淳于复笑问:“不知长松教主此次东行,带来多少人马?”燕飞沙说:“义父乃是江湖雄主,声名满天下。能聚众十余万,又可化整为零。中原各行各业,都有我们的人马根基。去哪都犹如万人之行,这个倒不用担心。”

淳于复叹笑:“太平盛世,江湖上暗藏如此庞大的势力,真是震撼人心。看来有人担心的事,不无道理。”燕飞沙问:“蝮兄为何有此感慨?谁在担心?”

淳于复说:“你们想想,如果你是皇帝,民间暗藏如此一股强大势力,恐怕也得睡不着觉了。”

两人吃了一惊,面面相觑,挥手劝说:“蝮兄,这话可是大逆不道之罪。传扬出去,非同小可,切勿再说这话。”淳于复笑说:“我只是做个假设而已,有口无心,并不针对任何人。”

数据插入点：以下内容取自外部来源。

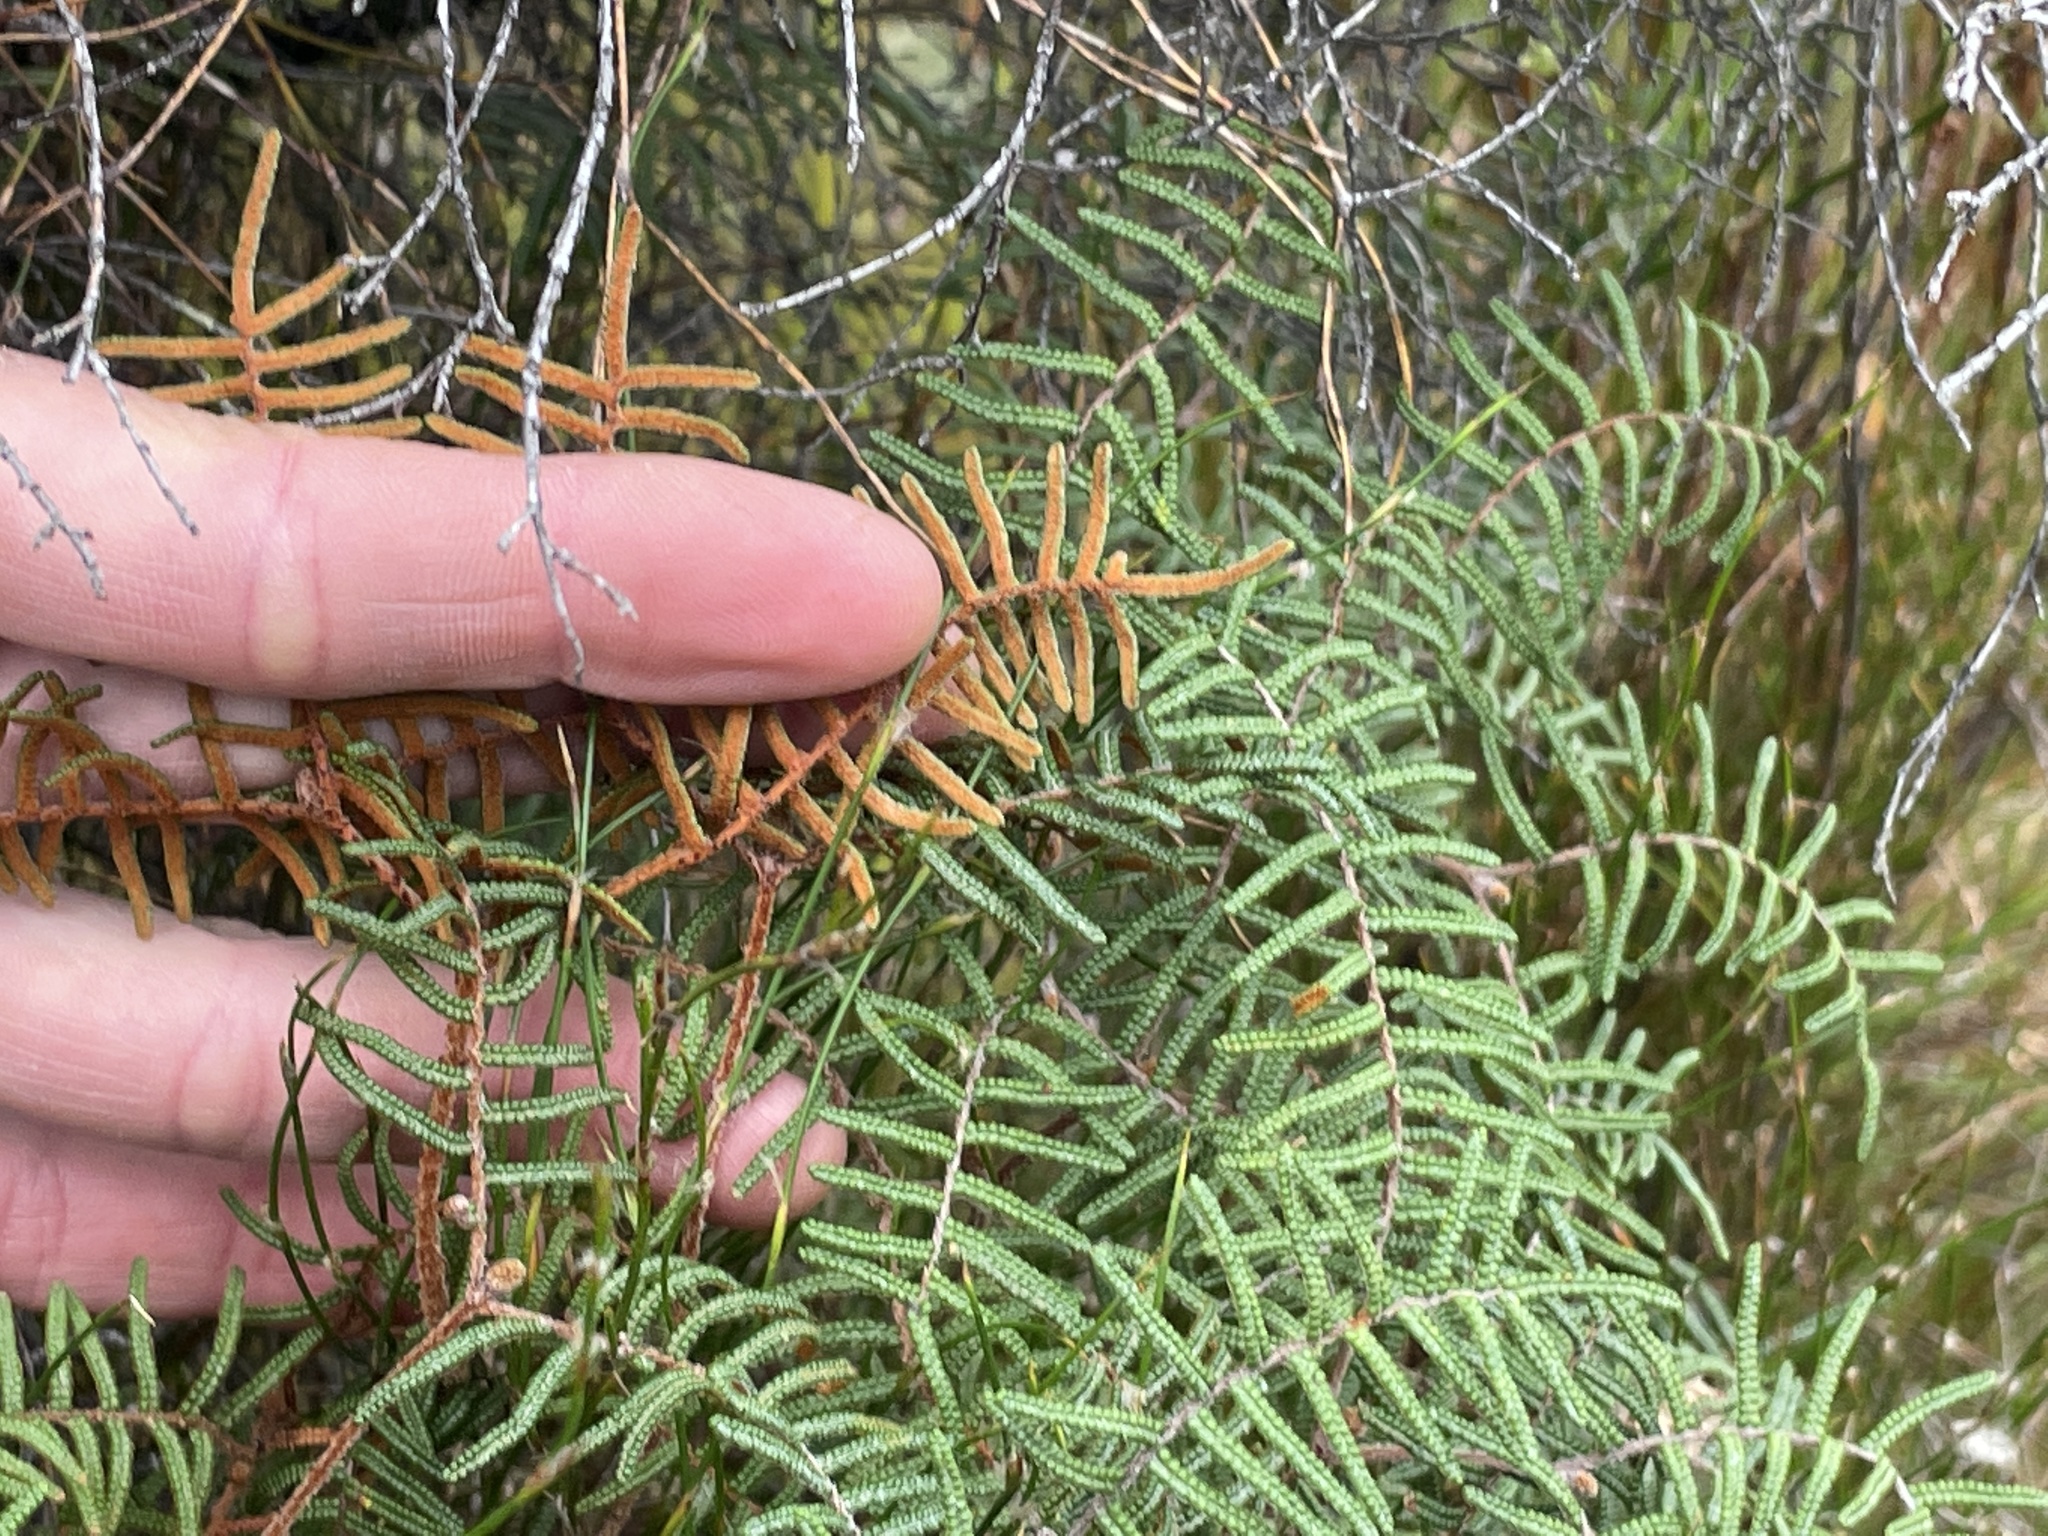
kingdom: Plantae
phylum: Tracheophyta
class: Polypodiopsida
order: Gleicheniales
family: Gleicheniaceae
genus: Gleichenia
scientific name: Gleichenia alpina
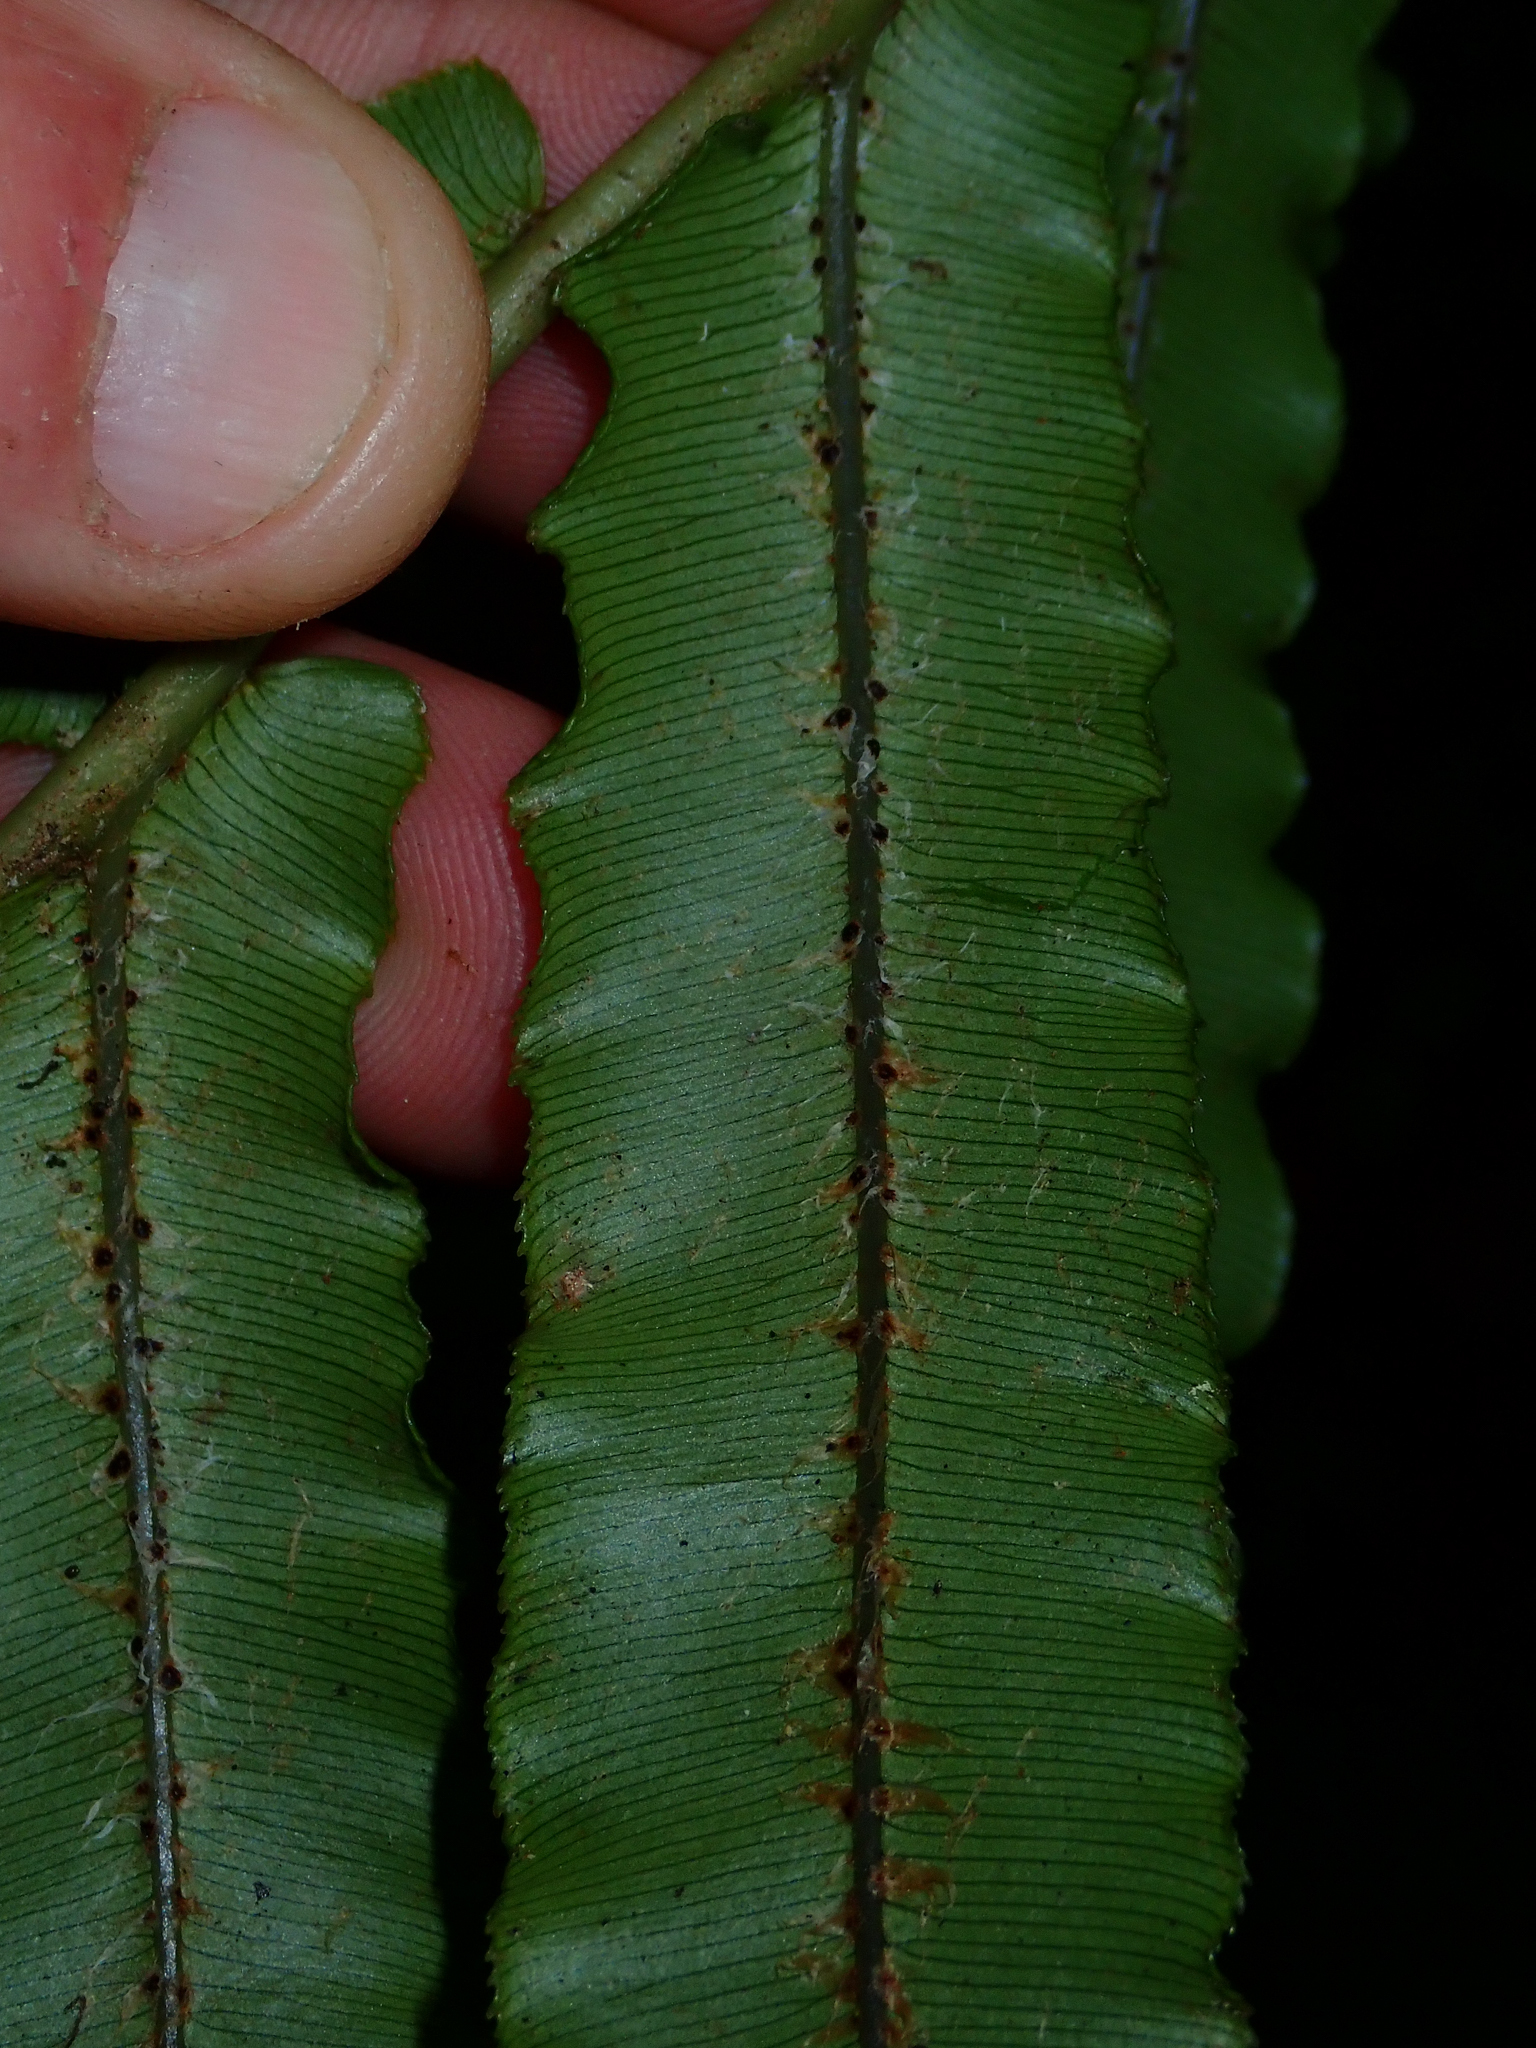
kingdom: Plantae
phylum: Tracheophyta
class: Polypodiopsida
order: Polypodiales
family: Blechnaceae
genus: Parablechnum
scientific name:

雷茂轻笑:“这种假设,足够骇人听闻。倘若让别有用心之人利用栽赃,那可就是自找麻烦。”淳于复惊问:“莫非这庄宅里,暗藏了锦衣卫?”

雷茂欢笑几声,举杯劝说:“蝮兄,咱们好好喝酒,不谈他事。咱们今夜一醉方休,做个好梦。”淳于复笑说:“恭敬不如从命。”

三人谈天说地,更有美食佳酿为伴,相互敬酒畅饮。雷茂与燕飞沙都暗藏了一种心思,虚情假意,大杯来劝,只顾把话奉承。淳于复却无心机,一味暴吃痛饮。至戌时末,早已喝得头昏眼花,烂醉如泥,伏睡在了桌边。

燕飞沙叫他几声不应,就呼来两个庄客,把他架走了去。毕竟淳于复后续之事如何,且看下文分解。